Forty years gone. April 4, 2008.

Zach de la Rocha (1970 — )
I’ll give you a dose
But it can never come close
To the rage built up inside of me
Fist in the air, in the land of hypocrisy
Networks at work, keepin’ people calm
You know they went after King
When he spoke out on Vietnam
He turned the power to the have-nots
And then came the shot.

Forty years ago, my family was getting to know my new sister, five days old and the center of attention.  Forty years ago, I was in kindergarten at Catholic school, miserable and alone, the only black child in a class of children and teachers who wanted nothing to do with black kids.  Forty years ago I was discovering that books were friends, saviors.  I could disappear into one at recess and not have to deal with the parroted-from-their-parents slurs my classmates flung at me.  Forty years ago, I was too young for assassination news to mean anything to me.  I have a hazy memory of my mother crying, but that’s all.

And now it’s forty years later.  It’s today.  It’s 2008, and there’s the utter surprise of a black man as a serious contender for the presidency of these United States.  My students never really got why that’s such a big deal.  And sometimes even I don’t get it.  But then I do.  Forty years gone.

(The lyric up top — my poetic posting for the night — is from Rage Against the Machine’s “Wake Up,” one of my favorites.)
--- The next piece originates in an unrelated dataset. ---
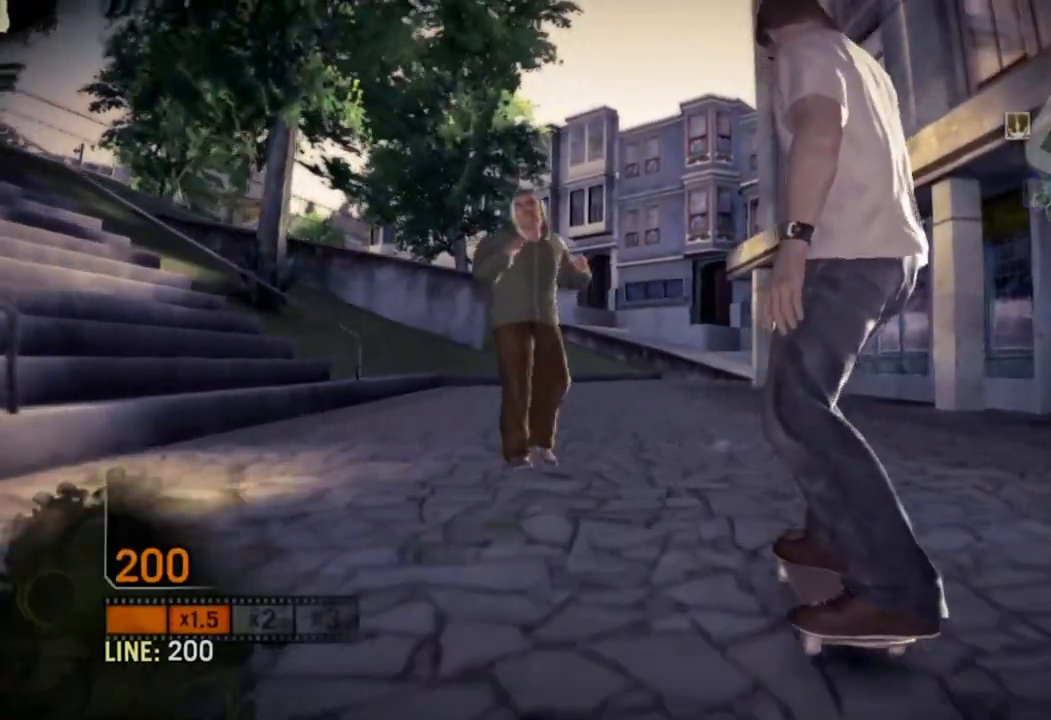
{"buttons": [], "left_stick": "center", "right_stick": "center", "events": []}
4 thoughts on “Forty years gone. April 4, 2008.

  1. inmate1972

    I heard on the radio that Dr. King has now been dead longer than he was alive. I’m not sure that accurately explains the impact of a life. Some people, even gone, are immortal.


  2. Jules

    Somber day when the impact is studied and the speculation follows…what if.

    Thank you for this post…my heart still aches from the rich, raw, realness of your words.


  3. Maggie, dammit

    I have no words to describe this loss.

    What I will say is it’s interesting what you said about your students not really seeing that it’s a big deal that a black man is a presidential contender. It reminds me of the time Dave and Gracie were playing catch in the yard and he told her she throws like a girl, an obvious insult to you and I. But she just stared blankly at him and said, “But I AM a girl.” She had no idea what he was talking about. I rejoiced silently.